*Extract:*
***
Caitlin Looby covers the Great Lakes for the Milwaukee Journal Sentinel. Previously, her work appeared in GQ Magazine, The New York Times, Mongabay and on Southern California Public Radio. As a freelancer, she’s also edited books, dissertations, poetry collections and even restaurant menus. A former scientist, Looby spent 12 years hiking through tropical cloud forests to study soil microbes and climate change. She holds a master’s degree from Kean University and a Ph.D. from the University of California, Irvine. In her free time, Looby heads outdoors, paddling, hiking, camping and playing with her two dogs. Fun fact: she’s lived in every time zone in the continental U.S.

Danielle Duclos

Danielle DuClos reports on K-12 education in Green Bay, Wisconsin, for the Green Bay Press- Gazette, part of the USA Today Network. Prior to joining the Press-Gazette, DuClos reported for ABC News, The Midwest Center for Investigative Reporting and the Anchorage Daily News. A recent graduate of the University of Missouri, where she was a state government reporter for the Columbia Missourian, the university’s community paper, DuClos holds a bachelor’s degree in investigative reporting and pre-law political science. She is passionate about the law and has interned for the Reporters Committee for Freedom of the Press. Raised in Anchorage, Alaska, DuClos was a senior producer of “Podcast in Place,” a youth-run podcast that chronicled the impact of COVID-19 on Alaskan communities, and loves to spend time in the mountains and on the water.
***
*Work request:* Continue the journalist profiles from the point where they stop.
***
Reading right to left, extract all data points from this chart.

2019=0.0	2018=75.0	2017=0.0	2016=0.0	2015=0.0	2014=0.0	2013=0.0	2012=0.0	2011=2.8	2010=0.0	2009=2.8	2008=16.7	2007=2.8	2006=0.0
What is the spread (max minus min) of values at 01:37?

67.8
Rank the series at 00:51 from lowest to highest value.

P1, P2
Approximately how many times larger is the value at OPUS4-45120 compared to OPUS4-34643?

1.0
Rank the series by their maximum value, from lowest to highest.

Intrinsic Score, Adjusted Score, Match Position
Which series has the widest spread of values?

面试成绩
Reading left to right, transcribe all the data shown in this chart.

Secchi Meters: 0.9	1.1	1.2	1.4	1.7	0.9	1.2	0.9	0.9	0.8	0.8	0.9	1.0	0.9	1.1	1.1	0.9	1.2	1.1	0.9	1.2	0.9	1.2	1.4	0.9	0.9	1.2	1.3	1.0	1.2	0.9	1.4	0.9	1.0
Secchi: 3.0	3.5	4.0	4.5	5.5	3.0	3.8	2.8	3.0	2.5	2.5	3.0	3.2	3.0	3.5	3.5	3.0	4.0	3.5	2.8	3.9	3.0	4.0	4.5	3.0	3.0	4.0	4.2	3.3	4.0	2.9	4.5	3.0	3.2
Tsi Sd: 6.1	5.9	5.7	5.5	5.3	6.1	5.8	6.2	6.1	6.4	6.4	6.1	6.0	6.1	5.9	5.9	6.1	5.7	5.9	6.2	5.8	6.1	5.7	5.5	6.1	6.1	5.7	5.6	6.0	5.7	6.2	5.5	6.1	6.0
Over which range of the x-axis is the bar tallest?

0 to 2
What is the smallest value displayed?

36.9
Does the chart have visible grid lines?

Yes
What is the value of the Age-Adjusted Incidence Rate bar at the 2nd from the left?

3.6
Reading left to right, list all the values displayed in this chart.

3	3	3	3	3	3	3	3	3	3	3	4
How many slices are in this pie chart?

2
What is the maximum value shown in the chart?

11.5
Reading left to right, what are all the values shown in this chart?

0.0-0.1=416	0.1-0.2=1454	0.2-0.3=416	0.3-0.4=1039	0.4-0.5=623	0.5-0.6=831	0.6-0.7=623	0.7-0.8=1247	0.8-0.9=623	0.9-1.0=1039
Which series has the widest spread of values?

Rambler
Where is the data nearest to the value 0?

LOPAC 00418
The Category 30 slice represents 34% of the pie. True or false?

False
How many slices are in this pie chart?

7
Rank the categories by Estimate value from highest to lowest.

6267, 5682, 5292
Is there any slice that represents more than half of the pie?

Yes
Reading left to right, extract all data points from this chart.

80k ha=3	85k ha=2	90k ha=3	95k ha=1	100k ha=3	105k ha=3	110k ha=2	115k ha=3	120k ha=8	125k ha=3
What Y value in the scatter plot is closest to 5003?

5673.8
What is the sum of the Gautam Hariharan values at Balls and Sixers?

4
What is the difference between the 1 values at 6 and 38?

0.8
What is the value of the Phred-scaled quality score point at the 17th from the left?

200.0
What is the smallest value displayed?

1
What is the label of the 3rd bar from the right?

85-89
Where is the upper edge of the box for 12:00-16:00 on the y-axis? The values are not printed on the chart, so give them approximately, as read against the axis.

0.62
***
*Written reply:*
Harm Venhuizen

Harm Venhuizen is a state government reporter with The Associated Press in Madison, Wisconsin, primarily covering elections and voting rights. Prior to this, Venhuizen interned at Military Times. He holds a bachelor’s degree in political science and philosophy from Calvin University in Grand Rapids, Michigan, where he served as editor-in-chief of Chimes, the student paper. During his time at Chimes, he earned recognition for his investigative coverage of controversial personnel decisions, sexual assault and university employment policies against same-sex marriage. Venhuizen grew up on a small farm in rural Wisconsin, and spent a summer working as a wildfire firefighter with the U.S. Forest Service. His hobbies include mountain biking, combat robotics and playing the piano.

Jacob Resneck

Jacob Resneck covers state government for Wisconsin Watch, a nonprofit newsroom run by the Wisconsin Center for Investigative Journalism. Before this, he was regional news director for CoastAlaska, a public media collaborative in southeast Alaska. Resneck spent several years working in Germany and as an Istanbul-based freelancer covering Eastern Europe, the Middle East and post-Soviet space for national publications and radio outlets. Closer to home, he’s written for newspapers large and small (but mostly small) and regional magazines. He was an Austria Fellow with the International Center for Journalists, and recently finished his second term as a board member of the Alaska Press Club, which trains journalists and advocates for First Amendment rights in the 49th state. Resneck is married and has two children.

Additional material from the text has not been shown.